We have drummers we use when Frost is busy so he will continue with us, but he is busy with Nordjevel.
…and Myrkskog
I really hope Myrkskog release an album soon. But they have discarded like 3 or 4 albums already. We in 1349 try to push ourselves harder, but the guys in Myrkskog do not know when to stop. They are always wanting to do things faster and more technical. But I love Myrkskog because they are fantastic and super intense. They never let go, never let down. It must be tiresome, but it’s fantastic. That spirit is indomitable.
Are you currently working with other bands/projects?
As you might remember, in the late ’80s there was a band called Mortem. That was Steinar Sverd from Arcturus. Mortem was the band before Arcturus. You might also remember Marius Vold, who was the vocalist of Thorns for a while, and Hellhammer. Somehow I’ve insinuated myself into this crowd and the debut album has been recorded.
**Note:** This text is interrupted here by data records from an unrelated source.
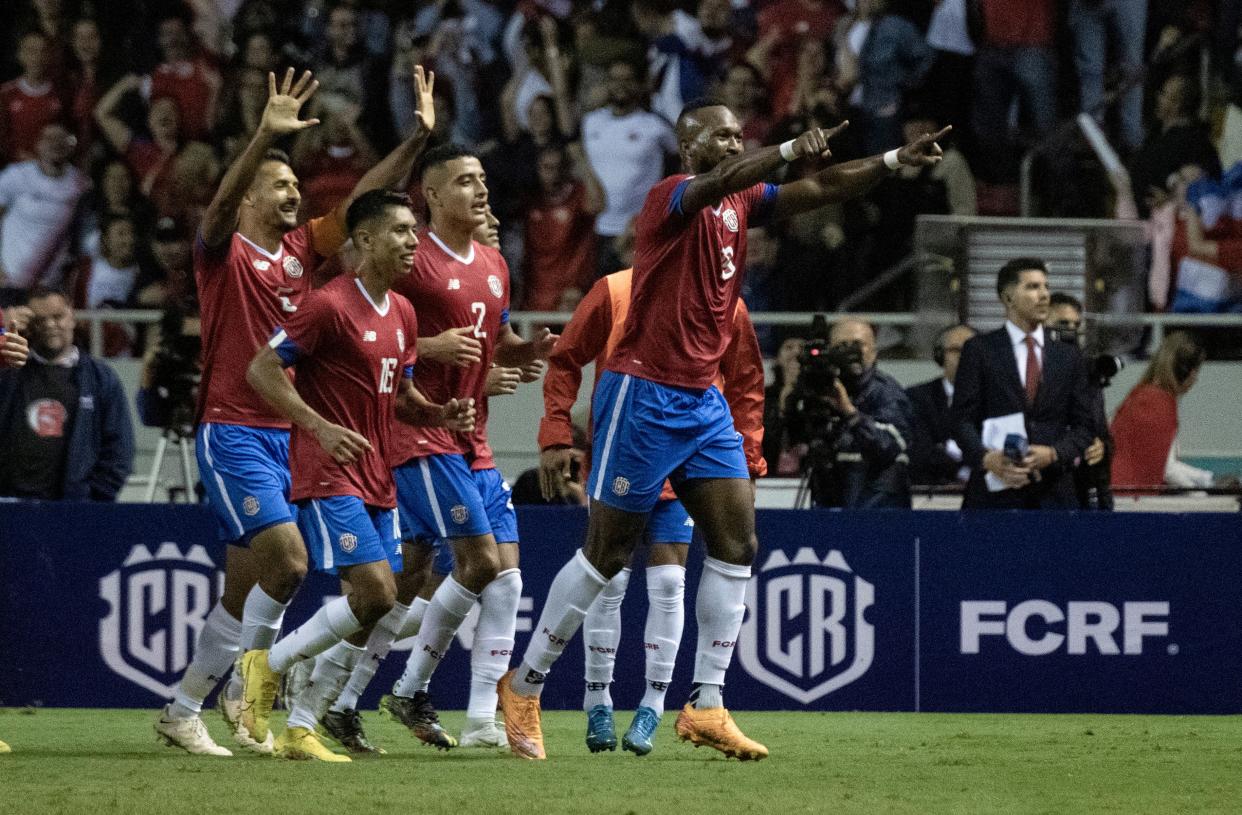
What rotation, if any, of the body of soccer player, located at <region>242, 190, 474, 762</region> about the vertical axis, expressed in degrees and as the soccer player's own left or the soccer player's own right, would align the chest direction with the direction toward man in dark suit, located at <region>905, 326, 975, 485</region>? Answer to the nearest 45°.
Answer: approximately 90° to the soccer player's own left

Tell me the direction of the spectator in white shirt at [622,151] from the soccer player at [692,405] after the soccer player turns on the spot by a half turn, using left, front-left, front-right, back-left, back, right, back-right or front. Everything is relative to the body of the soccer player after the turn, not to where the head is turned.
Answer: front-right

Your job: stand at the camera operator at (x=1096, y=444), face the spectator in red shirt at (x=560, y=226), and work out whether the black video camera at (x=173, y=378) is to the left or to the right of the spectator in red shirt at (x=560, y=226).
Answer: left

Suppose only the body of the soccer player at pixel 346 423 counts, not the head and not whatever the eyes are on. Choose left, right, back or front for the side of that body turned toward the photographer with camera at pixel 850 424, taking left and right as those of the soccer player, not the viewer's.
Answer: left

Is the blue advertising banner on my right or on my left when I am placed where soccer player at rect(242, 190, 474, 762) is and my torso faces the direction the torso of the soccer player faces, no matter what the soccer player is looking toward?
on my left

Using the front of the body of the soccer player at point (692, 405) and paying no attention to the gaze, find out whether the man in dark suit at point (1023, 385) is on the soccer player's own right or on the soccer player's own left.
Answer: on the soccer player's own left

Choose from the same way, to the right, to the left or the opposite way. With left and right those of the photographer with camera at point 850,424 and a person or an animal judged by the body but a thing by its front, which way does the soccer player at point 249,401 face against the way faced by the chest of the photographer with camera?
to the left

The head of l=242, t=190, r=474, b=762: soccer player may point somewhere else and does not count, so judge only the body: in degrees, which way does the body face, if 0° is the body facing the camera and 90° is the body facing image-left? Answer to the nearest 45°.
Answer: approximately 315°

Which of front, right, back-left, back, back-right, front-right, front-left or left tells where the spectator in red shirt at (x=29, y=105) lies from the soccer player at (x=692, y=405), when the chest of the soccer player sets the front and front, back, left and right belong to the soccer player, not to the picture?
back
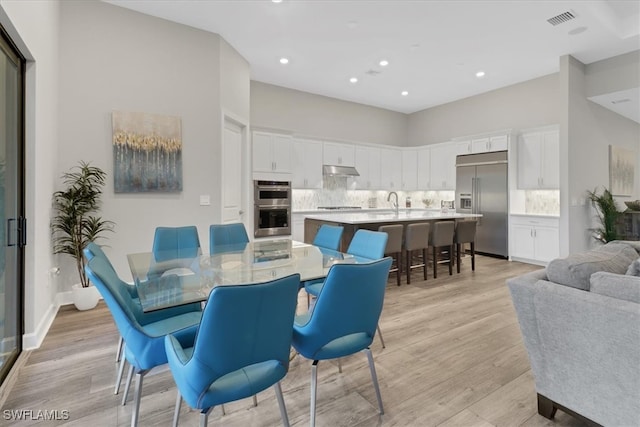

So it is the reunion of these guys, and fortunately I’m going to there playing bass. The album will be out sometime this fall.
The album was finished around the time 1349 started really going to the studio, so it was a bit stressful. It will be out on Peaceville in the fall. Some shows are planned as well. It is interesting because Marius, the singer, he kinda left the metal scene in the ’90s. After Euronymous got killed, Marius left totally. So he sings like it’s 1993. He is fantastic. No one sings like that anymore. He has this old school, ugly thing. It’s hard to describe. Steinar is playing the keys and the guitars on the album. Hellhammer on drums, so again I’m lucky to be there.
Another supergroup, that’s cool!
Then Svart Lotus are going to be doing some gigs as well, some with Mork and some festivals. Both Mortem and 1349 are going to do some festivals. We are confirmed for Rockstadt Extreme Fest.
Anything else you would like to add?
I hope to see you guys on the road with whatever band I’m with, and stay metal.